Stabilize the Honda by using ratchet straps attached to the wheels and routed over the rear of the vehicle, to prevent suspension movement when parts are removed from the vehicle. Stabilize the trailer with available material; cribbing, struts or even high-lift jacks can be used. Your choice will depend on how level the terrain is and what equipment you have available.
Perform a tunnel operation through the trunk by first removing the trunk lid and interior trunk trim. You will now have a view of the back of the high voltage (HV) battery housing as pictured below in Photo #1. Now, using cutters or a recip saw, cut away the rear package tray as seen from the front, in Photo #2. You will now have a view of the back of the HV battery but still won’t have access to wires, switches and mounting bolts which are located on the HV battery front, facing the passengers.
Still from the back, continuing with the saw, cut down on the outside edges of the battery box as pictured in Photo #2, allowing the HV battery to fall towards you into the trunk. You now have a view of the HV battery with the 12V wires, orange wires, switches and bottom mounting bolts visible. Both Photo #2 and Photo #3 show a Honda Civic HV battery viewed from the front, with the cover plate removed. In Photo #3 note the location of the actual HV battery on the drivers’ side of the battery box. The passenger side of the box is used to store the DC/DC converter and HV battery control systems. Note the location of the 12V system wiring on the drivers and passengers side bottom corners. The high voltage “orange wires” exit the battery box on the passenger side lower corner.
As shown in Photo #4, the service disconnect switch is mounted on the front of the battery, and is now accessible. Remove the small bolt on the cover for the service disconnect and flip the switch from “on” to “off”. This will eliminate the connection of the high voltage battery to the rest of the vehicle, but will not give you a visual indication that anything has happened.
The high voltage is now contained within the battery itself. Cutting the 12V wire harness on the drivers and passenger side will also eliminate any possible computer system connection to the rest of the vehicle, but will also give no visual indication of effectiveness. Since the “orange wires” will no longer contain voltage, they can now be cut to remove the high voltage battery from the vehicle. Continue with extrication as you would with a non-hybrid Honda Civic.
Remove the rear seat back. Package the two children from the rear seat area and remove on backboards if needed. Depending on vehicle roof condition, a hydraulic ram may be used to maximize the space necessary to continue. Use power or manual seat adjustments if possible to help access the patients in the front. If no easy adjustment of the seat is possible, proceed with caution during seat back removal as the vehicle may be equipped with side SRS airbags and seatbelt pre-tensioners that contain pressurized gas cylinders and pyrotechnic charges. Cut the seat cover material and inspect for hazards before cutting the seat frame material. Headrest DVD players, power seat motors and seat heaters have power sources that should be eliminated before cutting seat SRS wire harnesses. These systems would not be a concern on a vehicle that was first powered down by shutting off the vehicle and removing the 12V battery negative cable. Lower seat removal may be necessary if there are entrapment issues with the patient’s lower extremities. Finally, remove the front seat passengers.

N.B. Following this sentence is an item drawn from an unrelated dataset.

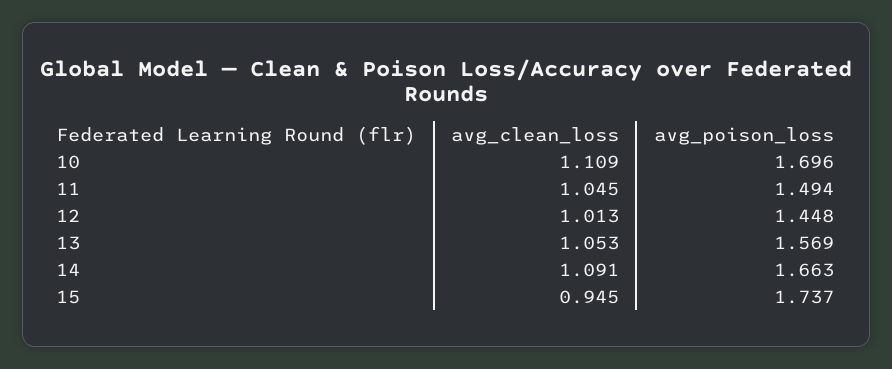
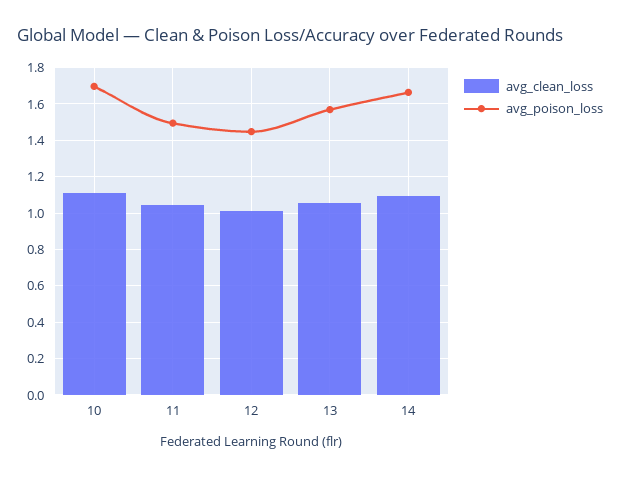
avg_clean_loss, 15: 0.945 -> none
avg_poison_loss, 15: 1.737 -> none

Can a tunnel method be used on any Hybrid vehicle with a vertically mounted HV battery?
- Honda Civic Hybrid 03-05
- Honda Civic Hybrid 06-current
- Honda Accord Hybrid 05-07
- Ford Fusion Hybrid
- Mercury Milan Hybrid
- Lincoln Mark Z Hybrid
Yes it can! Once you understand how the technology works, you can easily and safely use the tunnel method to manage this “what if” scenario.
Yes, there are multiple methods that would allow you to safely remove the patients from this vehicle but depending on your unique circumstances; it’s nice to have another option to choose from.